In other words, if we are all guilty, we are all innocent. Not that they were parties in the first place. They were allowable work events at which he displayed admirable leadership by popping in to raise the morale of the hard-pressed staff at a time of national crisis.

But yes, he admitted, 10 Downing Street was guilty. By that he meant the building itself which, as everybody knows, is so small that social distancing is not always possible.

"Downing Street is a cramped, narrow, 18th century townhouse," said Boris.

"We gave each other as wide a berth as we could."

It turns out he didn't even get to eat that famous Union Jack birthday cake.

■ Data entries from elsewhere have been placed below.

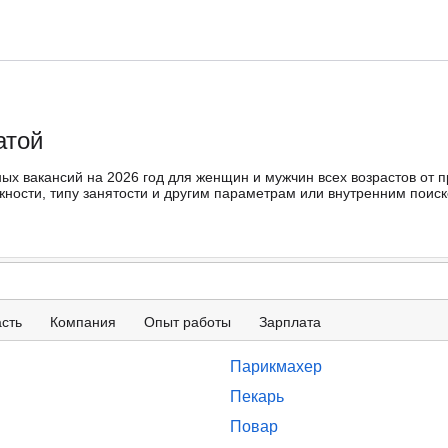
атой
ных вакансий на 2026 год для женщин и мужчин всех возрастов от 
ости, типу занятости и другим параметрам или внутренним поиско
сть
Компания
Опыт работы
Зарплата
Парикмахер
Пекарь
Повар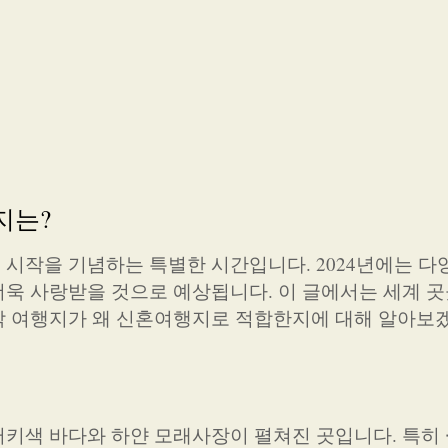
지는?
시작을 기념하는 특별한 시간입니다. 2024년에는 다
욱 사랑받을 것으로 예상됩니다. 이 글에서는 세계 곳
각 여행지가 왜 신혼여행지로 적합한지에 대해 알아보
터키색 바다와 하얀 모래사장이 펼쳐진 곳입니다. 특히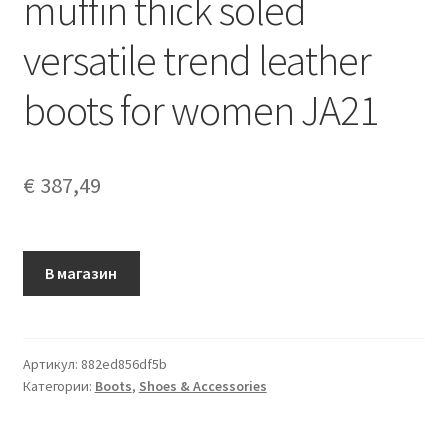
muffin thick soled
versatile trend leather
boots for women JA21
€
387,49
В магазин
Артикул:
882ed856df5b
Категории:
Boots
,
Shoes & Accessories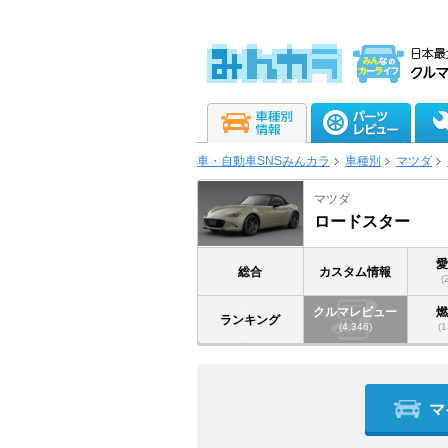
車・自動車SNSみんカラ
車種別
マツダ
マツダ
ロードスター
総合
カスタム情報
(
クルマレビュー
ランキング
(4,346)
(1
マ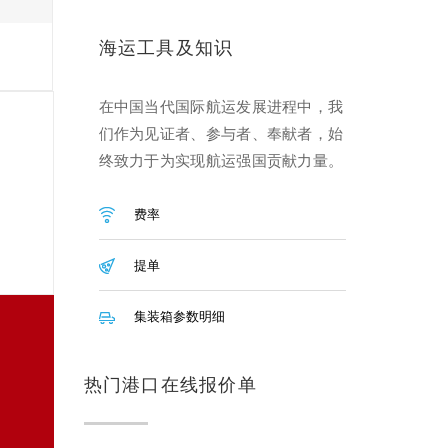
海运工具及知识
在中国当代国际航运发展进程中，我
们作为见证者、参与者、奉献者，始
终致力于为实现航运强国贡献力量。
费率
提单
集装箱参数明细
热门港口在线报价单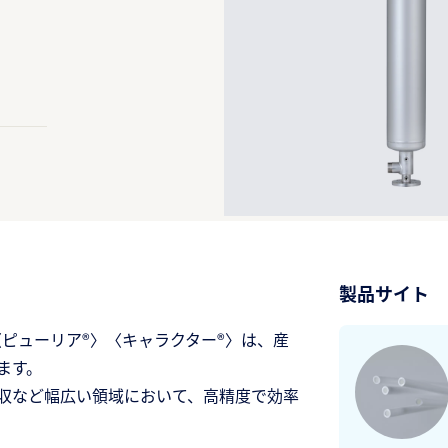
製品サイト
ピューリア®〉〈キャラクター®〉は、産
ます。
収など幅広い領域において、高精度で効率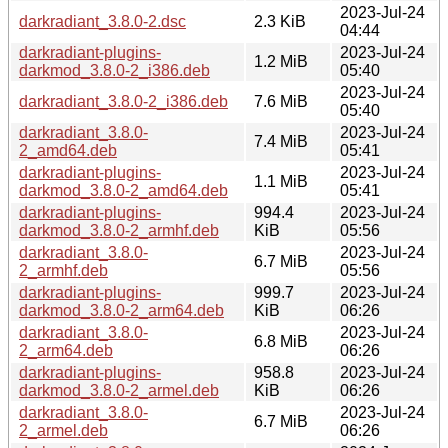
2023-Jul-24
darkradiant_3.8.0-2.dsc
2.3 KiB
04:44
darkradiant-plugins-
2023-Jul-24
1.2 MiB
darkmod_3.8.0-2_i386.deb
05:40
2023-Jul-24
darkradiant_3.8.0-2_i386.deb
7.6 MiB
05:40
darkradiant_3.8.0-
2023-Jul-24
7.4 MiB
2_amd64.deb
05:41
darkradiant-plugins-
2023-Jul-24
1.1 MiB
darkmod_3.8.0-2_amd64.deb
05:41
darkradiant-plugins-
994.4
2023-Jul-24
darkmod_3.8.0-2_armhf.deb
KiB
05:56
darkradiant_3.8.0-
2023-Jul-24
6.7 MiB
2_armhf.deb
05:56
darkradiant-plugins-
999.7
2023-Jul-24
darkmod_3.8.0-2_arm64.deb
KiB
06:26
darkradiant_3.8.0-
2023-Jul-24
6.8 MiB
2_arm64.deb
06:26
darkradiant-plugins-
958.8
2023-Jul-24
darkmod_3.8.0-2_armel.deb
KiB
06:26
darkradiant_3.8.0-
2023-Jul-24
6.7 MiB
2_armel.deb
06:26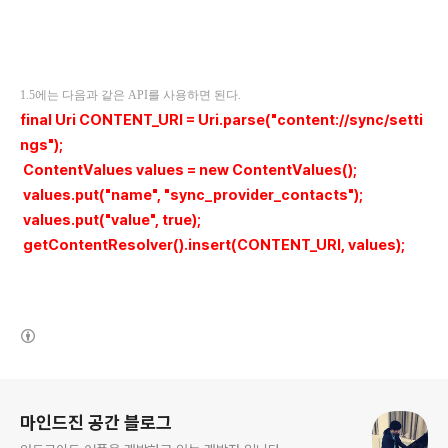
1.5에는 다음과 같은 API를 사용하면 된다.
final Uri CONTENT_URI = Uri.parse("content://sync/setti
ngs");
ContentValues values = new ContentValues();
values.put("name", "sync_provider_contacts");
values.put("value", true);
getContentResolver().insert(CONTENT_URI, values);
(새창열림)
로그 정보
마인드진 공간 블로그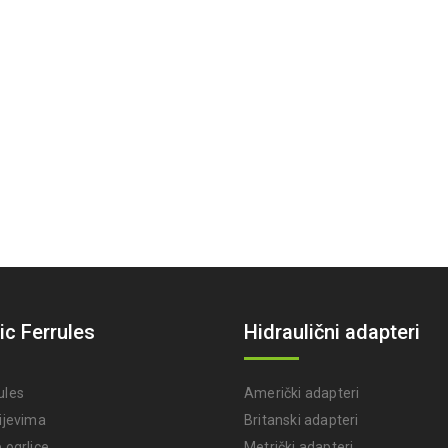
ic Ferrules
Hidraulični adapteri
ules
Američki adapteri
rijevima
Britanski adapteri
 ogrlice
Metrički adapteri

According to his evidence, an aide ate it.

With the departure of Boris Johnson from high office we are all supposed now to be in a new era of trust in politicians, in which case you may not find anything odd about politicians sitting in judgment in relation to the honesty and straightforwardness of other politicians.

MPs are required to swear allegiance to the Crown. They are not required to swear to the tell the truth.

At the start of his evidence Boris Johnson swore on the holy book to tell the truth, the whole truth, and nothing but the truth. What a great idea. But it will never catch on. For a start politicians, for the sake of party unity, have to pretend to support party policies which they may actually disagree with.

The privileges committee will now have to digest the former Prime Minister's evidence and decide if he deliberately misled the House.

So far as I can tell the general expectation seems to be that it will conclude he did.

But there is another possibility, that he is exonerated, being found to be afflicted by Boris Johnson Syndrome.


It had to happen some time. Earlier this week I was told about a woman whose daughter self-identifies as a cat.

And as a consequence she eats cat food.

For some reason this stirred me into the realms of poetry.

There was a young woman who self-identified as a cat,

Fancy that, she thinks she's a cat.

It's worried her mum and upset her sisters,

Because they'll all go hungry when they run out of Whiskas.

Which reminds me of an old joke.

"Doctor, doctor, my wife thinks she's a hen." Doctor: "Don't worry, I can cure her." "Oh, please don't do that." Doctor: "Why not?" "We need the eggs."

Oh, and by the way, at the risk of boring you with my oft-repeated contention that economic forecasting is at the disreputable end of the astrology spectrum, inflation rose "unexpectedly" to 10.4 per cent in February.